* TEXT PROVIDED:

====

Re: non-interactive sh and SIGTERM

2018-11-26 Thread Olivier Taïbi
Thanks for the explanation, it makes sense to use pgids for that
purpose. In the case in which I am interested (vimtex plugin failing to
kill latexmk, which works on another machine running debian linux) I
guessed that the plugin sent a SIGTERM signal only to the 'sh -c'
process, which would work with bash because bash somehow terminates the
subprocess immediately. But I guessed wrong: vimtex uses vim's job_stop,
which according to vim's help should send the signal to the process
group, with the explicit intent of terminating 'sh -c' commands. So this
issue comes from either vim or vimtex.

====

* PROVIDED MATERIAL:
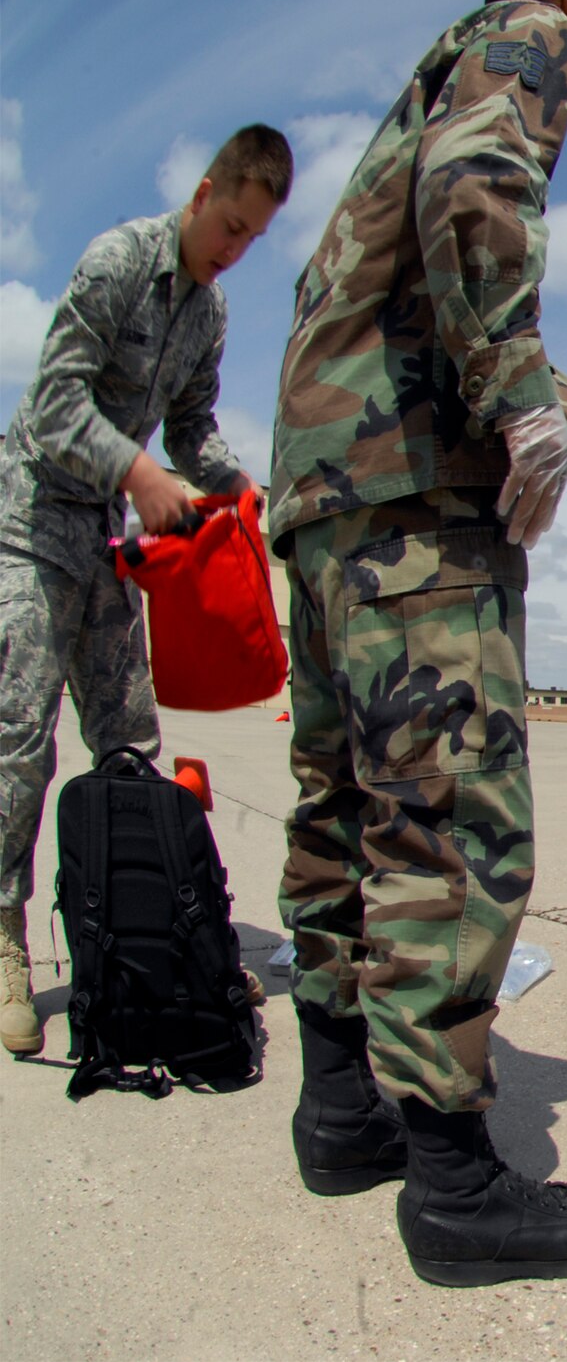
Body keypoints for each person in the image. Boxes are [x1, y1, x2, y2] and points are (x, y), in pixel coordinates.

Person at [270, 0, 567, 1287]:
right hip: (413, 487)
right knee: (449, 819)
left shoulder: (404, 102)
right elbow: (478, 182)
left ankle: (341, 1108)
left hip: (322, 494)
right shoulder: (523, 33)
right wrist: (515, 388)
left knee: (343, 804)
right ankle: (452, 1182)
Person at [0, 125, 292, 1058]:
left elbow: (194, 427)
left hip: (108, 546)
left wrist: (237, 489)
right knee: (18, 742)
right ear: (204, 191)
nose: (233, 250)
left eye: (252, 239)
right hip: (34, 524)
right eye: (231, 226)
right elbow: (53, 405)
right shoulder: (116, 262)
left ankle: (161, 929)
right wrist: (138, 474)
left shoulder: (208, 312)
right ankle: (4, 941)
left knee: (130, 744)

====

* TO DO:
1. In the message about sh and SIGTERM, why does the writer decide the earlier guess about the vimtex plugin was wrong?
2. Echo the part of the message about sh and SIGTERM that opens with the words containing "Re: non-interactive sh" and closes with "vim or vimtex.".

* TASK-BY-TASK SOLUTIONS:
1. The writer had guessed that the plugin sent SIGTERM only to the 'sh -c' process. However, vimtex uses vim's job_stop, which according to vim's help should send the signal to the process group, with the explicit intent of terminating 'sh -c' commands. So the writer concludes that the issue comes from either vim or vimtex.

2.
Re: non-interactive sh and SIGTERM

2018-11-26 Thread Olivier Taïbi
Thanks for the explanation, it makes sense to use pgids for that
purpose. In the case in which I am interested (vimtex plugin failing to
kill latexmk, which works on another machine running debian linux) I
guessed that the plugin sent a SIGTERM signal only to the 'sh -c'
process, which would work with bash because bash somehow terminates the
subprocess immediately. But I guessed wrong: vimtex uses vim's job_stop,
which according to vim's help should send the signal to the process
group, with the explicit intent of terminating 'sh -c' commands. So this
issue comes from either vim or vimtex.